Even if you haven’t seen The Warriors, you’ve most likely heard someone quote the film numerous times. Of all the many classic one-liners spoken in the movie, perhaps the most memorable was, “Waaaaariors, come out to plaaaay.” If that line doesn’t ring a bell, then perhaps you’ve heard of 2005, smash hit video game adaptation/prequel, titled Grand Theft Auto, created by Rockstar Games. Did you know that aside from clearly being inspired by The Warriors, many of the cast members provided voice acting support for the game?

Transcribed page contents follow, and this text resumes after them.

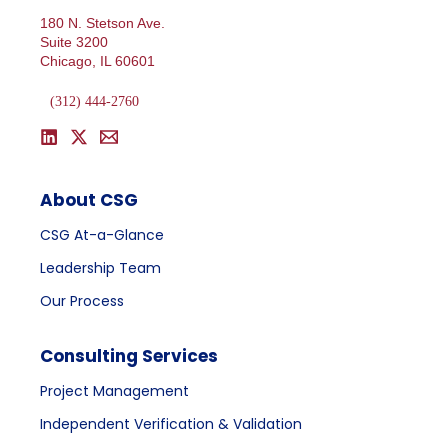
180 N. Stetson Ave.
Suite 3200
Chicago, IL 60601
(312) 444-2760
About CSG
CSG At-a-Glance
Leadership Team
Our Process
Consulting Services
Project Management
Independent Verification & Validation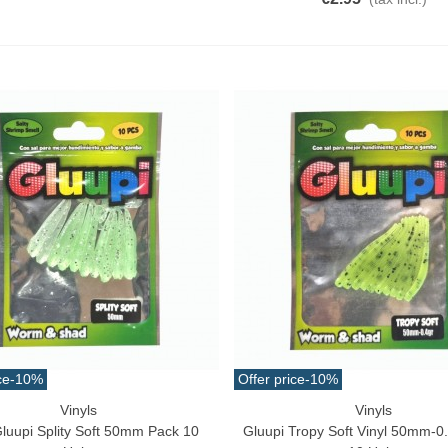
10.32
(tax incl.)
€11.47
-10%
aiwa D Minnow 152mm
1.5g Colors Several
11.25
(tax incl.)
€12.50
-10%
uterman Torzal Real Silk
hread 10m Various...
4.17
(tax incl.)
ucktail Deer Tail Extra Large
0cm Various...
13.42
(tax incl.)
ce
-10%
Offer price
-10%
Vinyls
Vinyls
ck View
Quick View
Gluupi Splity Soft 50mm Pack 10
Gluupi Tropy Soft Vinyl 50mm-0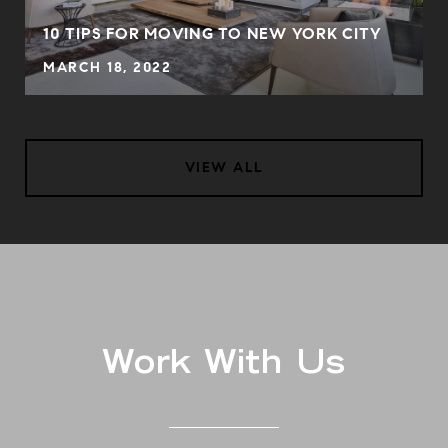
S
10 TIPS FOR MOVING TO NEW YORK CITY
MARCH 18, 2022
VIEW ALL
Work With Us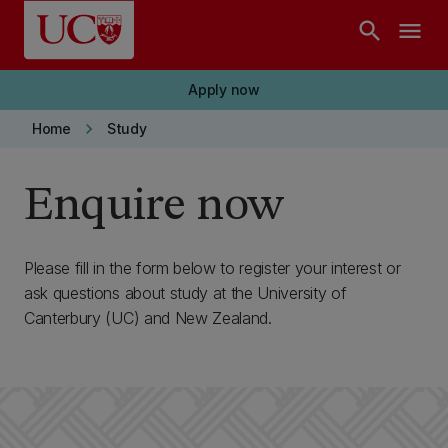
Skip to main content
search
menu
Apply now
keyboard_arrow_right
Home
Study
Enquire now
Please fill in the form below to register your interest or
ask questions about study at the University of
Canterbury (UC) and New Zealand.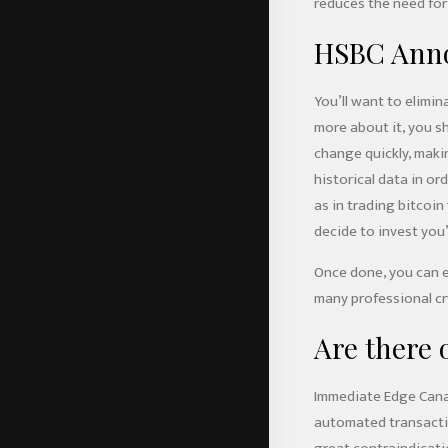
reduces the need for
HSBC Annou
You’ll want to elimin
more about it, you sh
change quickly, makin
historical data in or
as in trading bitcoi
decide to invest you’
Once done, you can ei
many professional cr
Are there
Immediate Edge Canad
automated transaction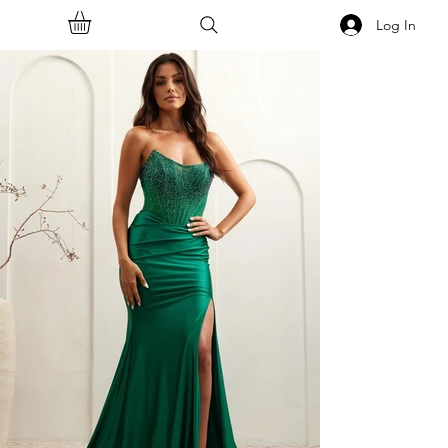
Log In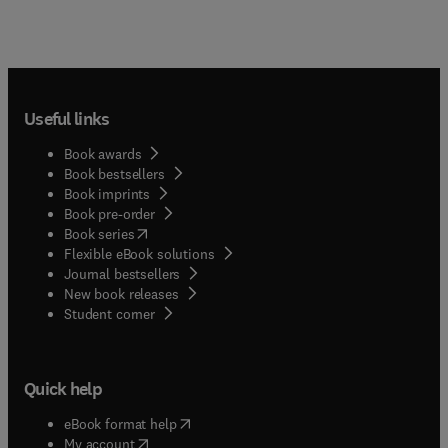
Useful links
Book awards
Book bestsellers
Book imprints
Book pre-order
(
opens in new tab/window
)
Book series
Flexible eBook solutions
Journal bestsellers
New book releases
(
opens in new tab/window
)
Student corner
Quick help
(
opens in new tab/window
)
eBook format help
(
opens in new tab/window
)
My account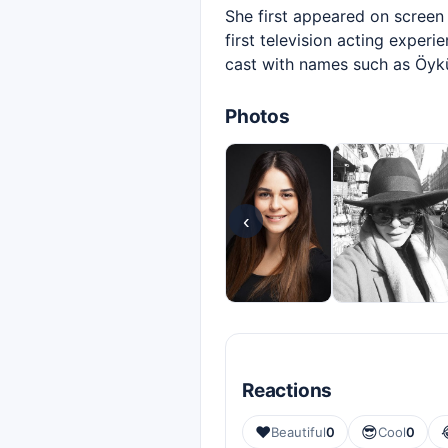
She first appeared on screen
first television acting exper
cast with names such as Öyk
Photos
‹
Reactions
❤️
😎
Beautiful
0
Cool
0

Director Walter Hill (Streets of Fire, The Driver) delivers a campy, shameless but thoroughly entertaining thrill ride with his third feature film. Based on the 1965 novel by Sol Yurick, the action, fantasy, stylized exploitation picture features a very simple but effective plot, following a New York street gang that fights its way from The Bronx to Coney Island. Along the way The Warriors run into several rival gangs including The Lizzies (an all-lesbian gang), The Orphans, The Punks, The Rogues and my personal favorite, The Baseball Furies, a click who sport baseball jerseys, white face paint, and use bats as weapons. Every gang has a theme and a uniform to match, and while the film remains admittedly excessive, it ‘s still a crowd-pleasing piece of pulp entertainment.

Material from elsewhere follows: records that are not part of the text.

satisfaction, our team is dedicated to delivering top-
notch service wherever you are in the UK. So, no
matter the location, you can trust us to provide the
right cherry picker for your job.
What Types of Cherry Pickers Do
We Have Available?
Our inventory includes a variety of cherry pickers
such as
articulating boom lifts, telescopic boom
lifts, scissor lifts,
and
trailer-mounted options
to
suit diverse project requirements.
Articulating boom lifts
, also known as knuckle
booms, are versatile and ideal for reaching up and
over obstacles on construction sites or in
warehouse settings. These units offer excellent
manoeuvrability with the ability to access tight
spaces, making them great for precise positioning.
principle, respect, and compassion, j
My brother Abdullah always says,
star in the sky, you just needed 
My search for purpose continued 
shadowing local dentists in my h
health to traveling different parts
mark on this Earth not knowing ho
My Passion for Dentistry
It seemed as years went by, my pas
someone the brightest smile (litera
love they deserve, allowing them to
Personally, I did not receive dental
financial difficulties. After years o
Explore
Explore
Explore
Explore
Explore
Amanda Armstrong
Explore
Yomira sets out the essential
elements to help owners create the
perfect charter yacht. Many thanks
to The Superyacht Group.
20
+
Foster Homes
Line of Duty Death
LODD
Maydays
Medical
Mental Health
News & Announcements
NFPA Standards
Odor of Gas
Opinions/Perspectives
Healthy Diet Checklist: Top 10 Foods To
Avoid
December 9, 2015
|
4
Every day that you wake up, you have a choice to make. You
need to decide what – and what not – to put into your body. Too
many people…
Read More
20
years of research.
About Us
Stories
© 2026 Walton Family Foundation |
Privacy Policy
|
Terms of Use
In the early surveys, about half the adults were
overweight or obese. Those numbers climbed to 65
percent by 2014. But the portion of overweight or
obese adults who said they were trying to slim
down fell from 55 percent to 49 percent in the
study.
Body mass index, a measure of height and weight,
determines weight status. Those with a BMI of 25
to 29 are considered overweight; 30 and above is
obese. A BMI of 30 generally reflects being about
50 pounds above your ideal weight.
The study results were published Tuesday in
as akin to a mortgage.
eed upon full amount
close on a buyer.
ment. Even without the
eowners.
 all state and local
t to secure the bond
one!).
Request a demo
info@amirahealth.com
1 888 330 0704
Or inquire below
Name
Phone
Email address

Apparently, the film was originally set to be made as a western, but when the financing on the project failed to materialize, Paramount Pictures stepped in requesting Hill to center the film around inner city kids instead. The result became a classic storyline, inspired by the Greek tragedy of Xenophon, a soldier, whose army caught behind enemy lines, fought their way home through the Persian Empire. Legend has it that Hill wanted Orson Welles to do a narrated introduction about Greek themes but the studio rejected the idea and refused to pay for it. While the Greek tragedy is clearly present, I think a more apt comparison would be Phil Kaufman’s The Wanderers, or Hill’s own Southern Comfort (1981), in which a squad of National Guards isolated in the Louisiana swamp fight for their lives after the local Cajuns hunt them down.

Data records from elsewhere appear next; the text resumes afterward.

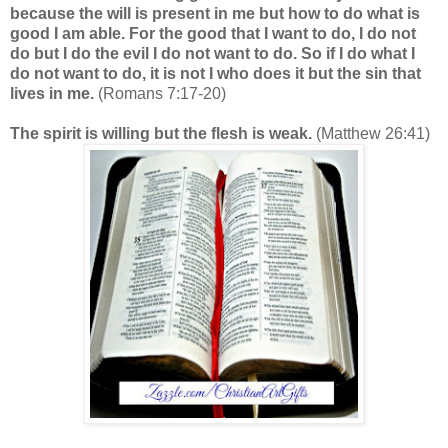
because the will is present in me but how to do what is
good I am able. For the good that I want to do, I do not
do but I do the evil I do not want to do. So if I do what I
do not want to do, it is not I who does it but the sin that
lives in me.
(Romans 7:17-20)
The spirit is willing but the flesh is weak.
(Matthew 26:41)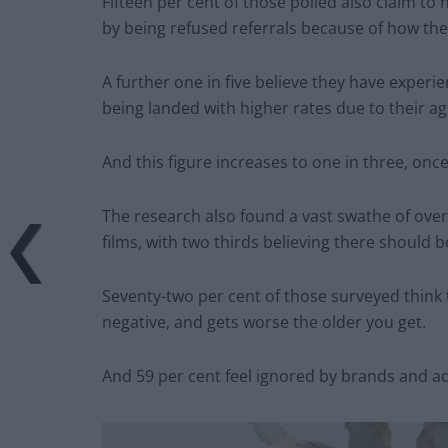
Fifteen per cent of those polled also claim to
by being refused referrals because of how the
A further one in five believe they have experi
being landed with higher rates due to their ag
And this figure increases to one in three, onc
The research also found a vast swathe of ove
films, with two thirds believing there should 
Seventy-two per cent of those surveyed think 
negative, and gets worse the older you get.
And 59 per cent feel ignored by brands and ad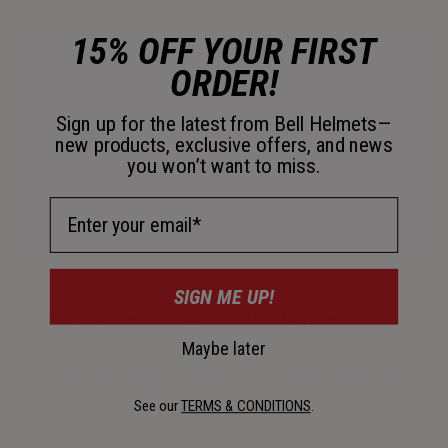
15% OFF YOUR FIRST
ORDER!
Sign up for the latest from Bell Helmets—
new products, exclusive offers, and news
you won’t want to miss.
Email Address
SIGN ME UP!
Ionic+™ Antimicrobial Comfort Padding
Maybe later
Quick-drying interior padding helps manage sweat while
using silver for odor control.
See our
TERMS & CONDITIONS
.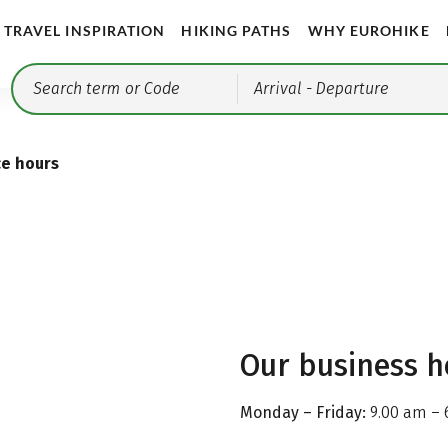
TRAVEL INSPIRATION
HIKING PATHS
WHY EUROHIKE
Arrival
- Departure
ce hours
Our business h
Monday – Friday:
9.00 am – 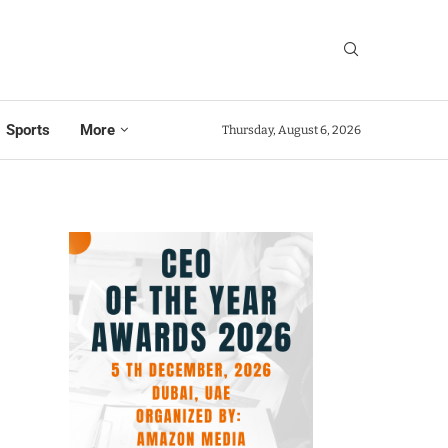
Sports
More
Thursday, August 6, 2026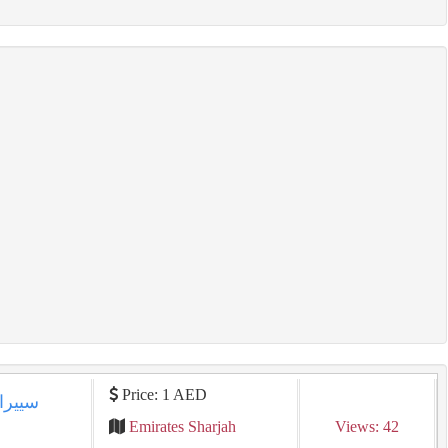
Price: 1 AED
Emirates Sharjah
Views: 42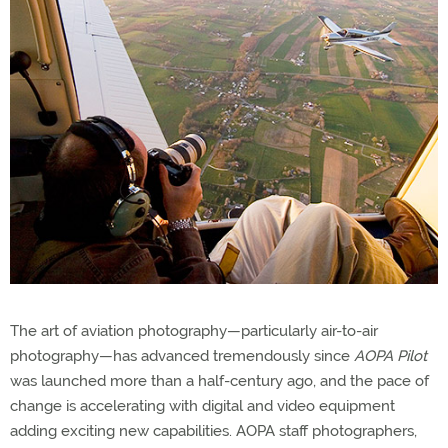
The art of aviation photography—particularly air-to-air
photography—has advanced tremendously since
AOPA Pilot
was launched more than a half-century ago, and the pace of
change is accelerating with digital and video equipment
adding exciting new capabilities. AOPA staff photographers,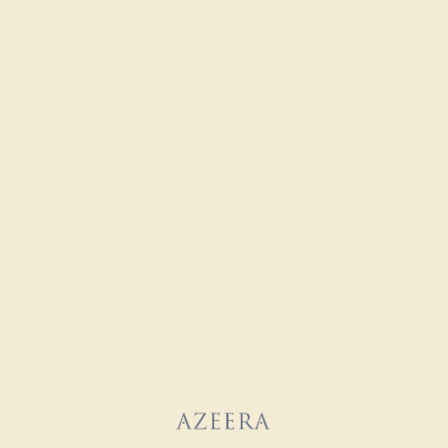
DIAMOND / 14K WHITE
$1,272
Create Ring
DIAMOND / 14K WHITE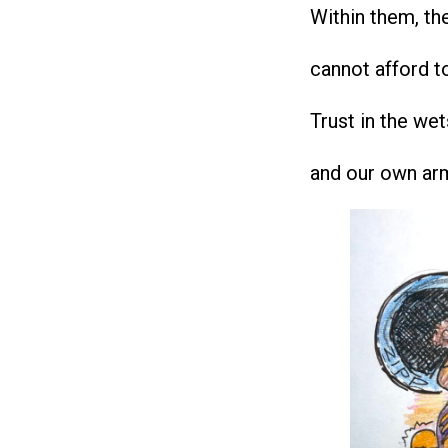
Within them, the
cannot afford t
Trust in the wet
and our own ar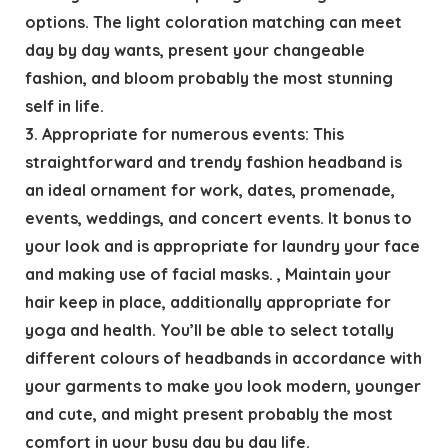
options. The light coloration matching can meet
day by day wants, present your changeable
fashion, and bloom probably the most stunning
self in life.
3. Appropriate for numerous events: This
straightforward and trendy fashion headband is
an ideal ornament for work, dates, promenade,
events, weddings, and concert events. It bonus to
your look and is appropriate for laundry your face
and making use of facial masks. , Maintain your
hair keep in place, additionally appropriate for
yoga and health. You’ll be able to select totally
different colours of headbands in accordance with
your garments to make you look modern, younger
and cute, and might present probably the most
comfort in your busy day by day life.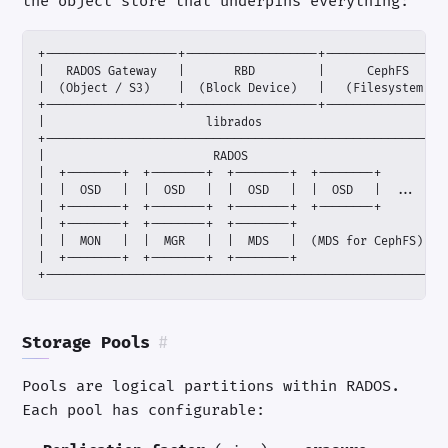
the object store that underpins everything:
+---------------------------------------------------------
Storage Pools
#
Pools are logical partitions within RADOS.
Each pool has configurable: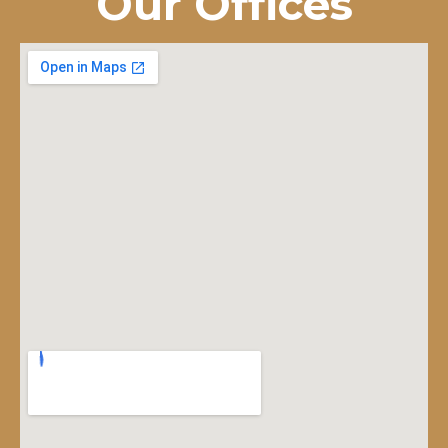
Our Offices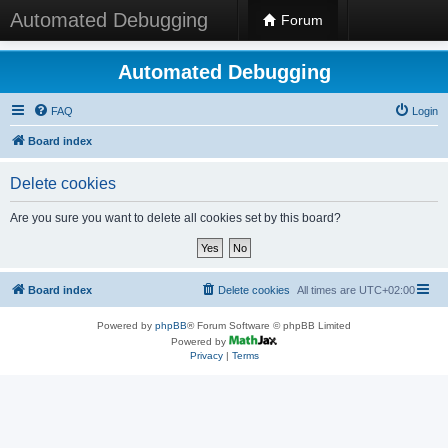
Automated Debugging
Forum
Automated Debugging
FAQ
Login
Board index
Delete cookies
Are you sure you want to delete all cookies set by this board?
Board index
Delete cookies
All times are
UTC+02:00
Powered by
phpBB
® Forum Software © phpBB Limited
Powered by
Privacy
|
Terms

In its sixth week, The Warriors had grossed $16.4 million, well above it’s estimated $6–7 million budget ranking it among one of Walter Hill’s most financially successful films. This was especially impressive since Paramount was unexpectedly forced to pull the film’s advertising campaign shortly after release, due to some gang violence which erupted inside theaters on its opening week. It might have only served to benefit the film, since the negative publicity acted as free promotion, and the controversy only added to the intrigue. Ever since The Warriors has developed a significant cult following and Entertainment Weekly named it the 16th greatest cult film ever made and ranked it 14th in the list of the “25 Most Controversial Movies Ever”.
This is vintage Hill – a colourful film with outrageous costumes, anomalous characters, garish art design, gritty locales and features a noteworthy score by composer Barry de Vorzon and a distinguished soundtrack with tracks by Joe Walsh and Mandrill. Hill does an admirable job amping up the tension, and while it was characterized as violent, there is very little bloodshed present in the film.
The Warriors in short, is a peachy small scale film, full of off-the-cuff production values, an audacious attitude that never once stops to apologize about masquerading as pure fantasy. Pauline Kael of The New Yorker once wrote, “The Warriors is a real moviemaker’s movie: it has in visual terms the kind of impact that ‘Rock Around the Clock’ did behind the titles of Blackboard Jungle.” Enough said.